NCT number NCT00088166
Other study ID # NTI 0303
Secondary ID XERECEPT®
Status Completed
Phase Phase 3
First received July 20, 2004
Last updated July 22, 2014
Start date May 2004
Est. completion date March 2008

Study information

Verified date July 2014
Source Celtic Pharma Development Services
Contact n/a
Is FDA regulated No
Health authority United States: Food and Drug Administration
Study type Interventional

Clinical Trial Summary

The purpose of this study is to compare the safety and efficacy of XERECEPT® to dexamethasone (Decadron) a common treatment for symptoms of brain swelling (edema). This study is specifically aimed at patients who require chronic high doses of dexamethasone to manage symptoms.


Description:

XERECEPT® is not a potential treatment for cancer, but may reduce the edema associated with tumors and as a result, decrease neurological symptoms.


Other known NCT identifiers
  • NCT00091013

Recruitment information / eligibility

Status Completed
Enrollment 200
Est. completion date March 2008
Est. primary completion date March 2008
Accepts healthy volunteers No
Gender Both
Age group 18 Years and older
Eligibility Inclusion Criteria:

- Histologically confirmed diagnosis of a primary malignant brain tumor or, if metastatic, documentation and histology (if available) of primary source of cancer.

- Patient must have 1 or more qualifying steroid-associated side effect(s) at Baseline.

- Patient has required administration of dexamethasone to control symptoms of peritumoral edema for at least 30 days.

- Stable dexamethasone dose of 4-24 mg/day for at least 14 days prior to Baseline.

- Need for administration of dexamethasone to treat peritumoral brain edema (referenced above) has been documented by MRI or comparable diagnostic technology within 21 days of Baseline.
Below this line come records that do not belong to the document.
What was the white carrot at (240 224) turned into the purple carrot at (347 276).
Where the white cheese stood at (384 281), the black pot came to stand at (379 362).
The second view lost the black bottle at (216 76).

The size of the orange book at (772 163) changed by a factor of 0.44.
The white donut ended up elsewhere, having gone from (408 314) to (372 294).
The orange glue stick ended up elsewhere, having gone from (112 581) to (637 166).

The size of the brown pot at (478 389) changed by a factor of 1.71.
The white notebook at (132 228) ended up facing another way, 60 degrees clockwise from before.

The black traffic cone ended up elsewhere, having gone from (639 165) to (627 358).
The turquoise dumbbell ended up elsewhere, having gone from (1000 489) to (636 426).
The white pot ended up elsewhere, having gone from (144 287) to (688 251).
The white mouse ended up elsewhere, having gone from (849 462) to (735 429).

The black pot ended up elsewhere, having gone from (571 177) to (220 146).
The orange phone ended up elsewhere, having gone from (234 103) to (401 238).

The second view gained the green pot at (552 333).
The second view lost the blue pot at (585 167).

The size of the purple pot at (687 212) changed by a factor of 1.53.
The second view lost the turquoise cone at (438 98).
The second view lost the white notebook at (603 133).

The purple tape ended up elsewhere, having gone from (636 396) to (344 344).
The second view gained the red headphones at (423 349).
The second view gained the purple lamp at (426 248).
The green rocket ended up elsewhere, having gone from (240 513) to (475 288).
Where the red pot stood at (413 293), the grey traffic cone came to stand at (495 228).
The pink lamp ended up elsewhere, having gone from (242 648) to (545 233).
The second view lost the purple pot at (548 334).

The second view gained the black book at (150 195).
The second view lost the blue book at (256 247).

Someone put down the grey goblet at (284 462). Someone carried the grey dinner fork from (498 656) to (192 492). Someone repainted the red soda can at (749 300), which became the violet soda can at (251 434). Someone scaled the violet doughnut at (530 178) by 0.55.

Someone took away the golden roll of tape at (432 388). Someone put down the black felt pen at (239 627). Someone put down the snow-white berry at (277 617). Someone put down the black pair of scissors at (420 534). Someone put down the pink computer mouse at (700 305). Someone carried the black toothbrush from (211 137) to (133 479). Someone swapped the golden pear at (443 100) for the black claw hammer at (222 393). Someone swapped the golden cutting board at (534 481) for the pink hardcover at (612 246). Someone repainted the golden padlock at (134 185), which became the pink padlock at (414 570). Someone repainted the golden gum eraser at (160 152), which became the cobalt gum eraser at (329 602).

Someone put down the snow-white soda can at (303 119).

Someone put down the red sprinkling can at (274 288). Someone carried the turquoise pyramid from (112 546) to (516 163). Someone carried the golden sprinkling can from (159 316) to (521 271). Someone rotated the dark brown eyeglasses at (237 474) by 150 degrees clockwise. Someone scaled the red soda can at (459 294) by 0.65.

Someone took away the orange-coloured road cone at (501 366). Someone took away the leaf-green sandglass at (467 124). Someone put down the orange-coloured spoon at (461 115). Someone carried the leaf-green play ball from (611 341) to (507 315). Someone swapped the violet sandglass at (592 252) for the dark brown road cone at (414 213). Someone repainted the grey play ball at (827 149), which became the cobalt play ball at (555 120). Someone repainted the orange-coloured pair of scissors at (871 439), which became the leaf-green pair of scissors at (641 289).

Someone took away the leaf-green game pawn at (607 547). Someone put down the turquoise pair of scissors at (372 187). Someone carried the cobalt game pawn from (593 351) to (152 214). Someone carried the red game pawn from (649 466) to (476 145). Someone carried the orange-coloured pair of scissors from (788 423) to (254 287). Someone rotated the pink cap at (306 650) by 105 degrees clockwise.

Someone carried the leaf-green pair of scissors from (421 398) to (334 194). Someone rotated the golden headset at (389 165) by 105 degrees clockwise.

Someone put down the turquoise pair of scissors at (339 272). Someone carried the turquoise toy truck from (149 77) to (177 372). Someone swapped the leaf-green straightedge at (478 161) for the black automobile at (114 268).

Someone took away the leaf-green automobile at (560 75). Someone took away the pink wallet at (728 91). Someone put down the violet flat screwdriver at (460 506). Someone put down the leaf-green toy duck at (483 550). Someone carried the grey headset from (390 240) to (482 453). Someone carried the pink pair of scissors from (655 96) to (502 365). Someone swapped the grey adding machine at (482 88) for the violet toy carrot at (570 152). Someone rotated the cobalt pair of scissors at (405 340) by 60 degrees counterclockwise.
- Karnofsky score of > 50 at Screening and Baseline.

- Capable of self-administration of subcutaneous injections twice daily for 12 weeks, or availability of assistance from caregiver.

- Ability to provide written informed consent or, if unable to provide, have a legal guardian or representative provide written informed consent.

- For women of childbearing potential: a negative serum pregnancy test at Screening.

- Must be 18 years of age or older

Exclusion Criteria:

- Ongoing or anticipated need for surgery, radiosurgery or radiation therapy or the introduction of new chemotherapeutic regime within the first 5 weeks of study enrollment. Treatment with pre-study chemotherapy may continue.

- Concurrent enrollment in any other investigational drug or device study, or plan to enroll in such a study during the first 5 weeks of treatment.

- Systemic steroid use for any indication other than peritumoral brain edema.

- Use or intended use of dexamethasone as an anti-emetic during Screening or Study

- Non-compliance with dexamethasone or anticonvulsant therapy.

- Clinical signs and symptoms of cerebral herniation.

- Serious concomitant cardiovascular, pulmonary, renal, gastrointestinal or endocrine metabolic disease which could put the patient at unusual risk for study participation.

- Confounding previous or concurrent neurological disorders that would interfere with adequate clinical evaluation.

- Clinically significant head injury or chronic seizure disorder, if the condition results in functional impairment or is likely to interfere with evaluations. (Maintenance anticonvulsant therapy is allowed.)

- Central nervous system infection.

- Pregnancy, breastfeeding and/or refusal to practice birth control while in study, for women of childbearing potential.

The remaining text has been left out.